Former Trump campaign chairman Paul Manafort could be headed to Rikers Island, the notorious jail complex in New York City, if prosecutors get their way.
New York prosecutors are seeking to move Manafort from the western Pennsylvania prison where he is serving his federal sentence to Rikers Island for the duration of a state case brought by the Manhattan District Attorney Cy Vance, according to a source familiar with the discussions.
But Manafort’s legal team hopes that won’t be where he stays as he faces the New York charges. Manafort hasn’t been told where he’ll be held yet, according to his defense attorney, Todd Blanche. Blanche acknowledged that Rikers was a possible place Manafort could go—and that it’s even likely.
It’s not yet clear when Manafort will make the move, but it won’t be this week, according to a source.
The move would mean he almost certainly would be back in solitary confinement for months, similar to the conditions that Manafort’s lawyers said led to a deterioration of his health ahead of his federal trial in Virginia and around his guilty plea on federal charges in Washington DC. He was held for months at the Alexandria Detention Center in Northern Virginia in protective custody, but not solitary confinement, kept away from others except for a few hours a day for his own safety.
Vance’s office has declined to comment.
Rikers Island has a notorious reputation for both its violence and its poor conditions. The US attorney’s office for the Southern District of New York reached a settlement with the city in 2015 after a multi-year investigation found adolescent inmates were not protected from “the rampant use of unnecessary and excessive force by New York City Department of Correction staff and violence inflicted by other inmates.”
Manafort is currently serving his sentence at the penitentiary in Loretto, Pennsylvania, in the rural western part of the state.
“I’m hopeful he’ll be returned to Loretto after he’s arraigned” as he awaits the New York City trial, Blanche said. Manafort will likely be arraigned soon after he’s taken to New York, even as quickly as on the same day.
He was sentenced in March to seven and a half years in prison for federal tax fraud, bank fraud and foreign lobbying violation stemming from two cases from special counsel Robert Mueller’s office.
Less than an hour later, Vance announced a 16-count criminal indictment charging Manafort with state crimes, including residential mortgage fraud and falsifying business records.
President Donald Trump said late last year that he hadn’t discussed a possible pardon for Manafort, but he has expressed sympathy for his former campaign chairman. While Trump could pardon Manafort for federal crimes, his authority doesn’t extend to state charges.
Vance’s office waited until after Manafort was sentenced to announce the indictment, which was handed up a week earlier. At the time, Vance said, “No one is beyond the law in New York.”
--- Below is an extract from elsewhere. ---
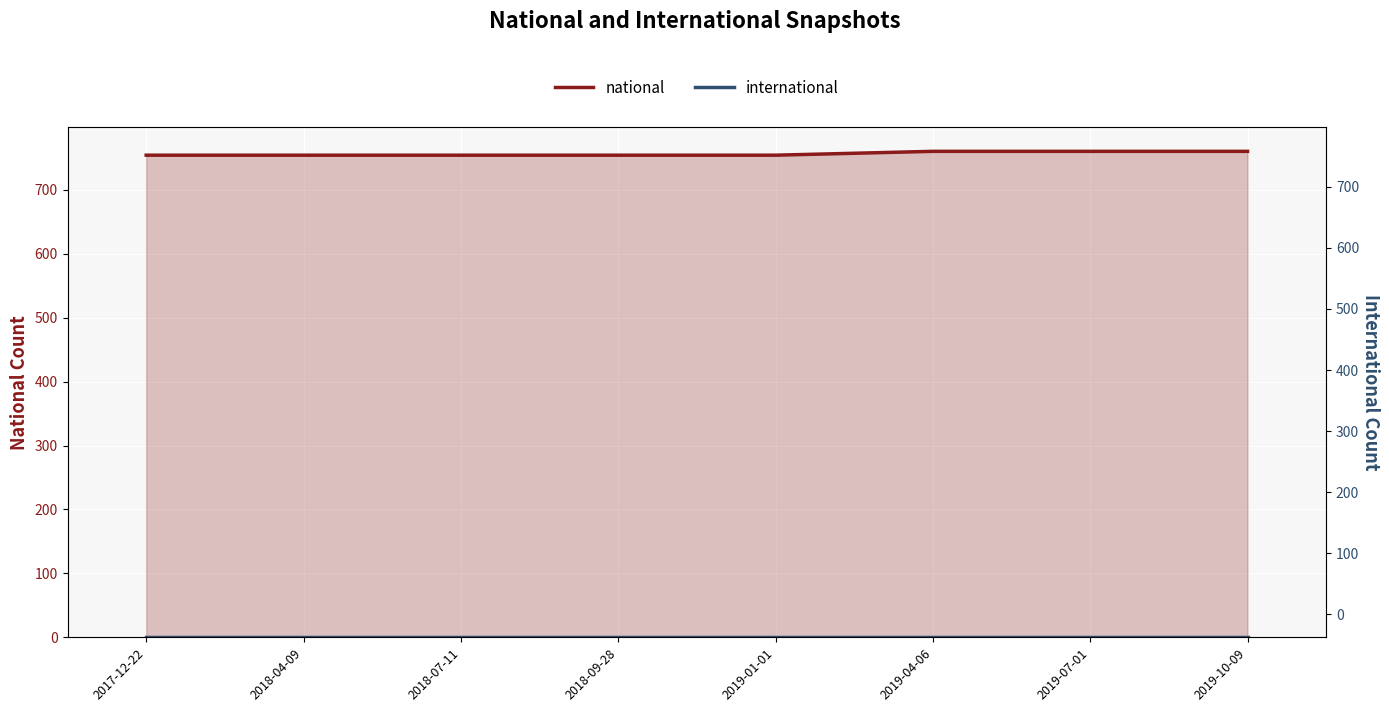

At which category does the chart reach its minimum across all series?

2017-12-22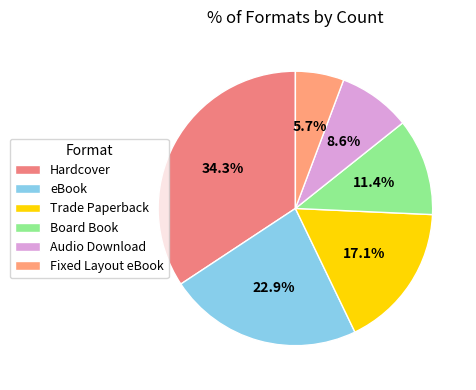

Which category has the smallest portion of the pie?

Fixed Layout eBook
The state charges are likely to be challenged under the notion of double jeopardy, which prohibits the prosecution of someone twice for the same offense. New York’s state legislature passed a bill last month that would allow state charges against an individual pardoned by a president, but the law is not retroactive and would not apply to Manafort.
After Manafort is transferred to New York, he will soon after be arraigned before a judge on the state charges.
Manafort follows a line of other celebrities accused of crimes who have been in Rikers, including Dominique Strauss-Kahn, the former director of the International Monetary Fund, who was accused of sexual assault, as well as rappers Lil’ Wayne and Tupac Shakur.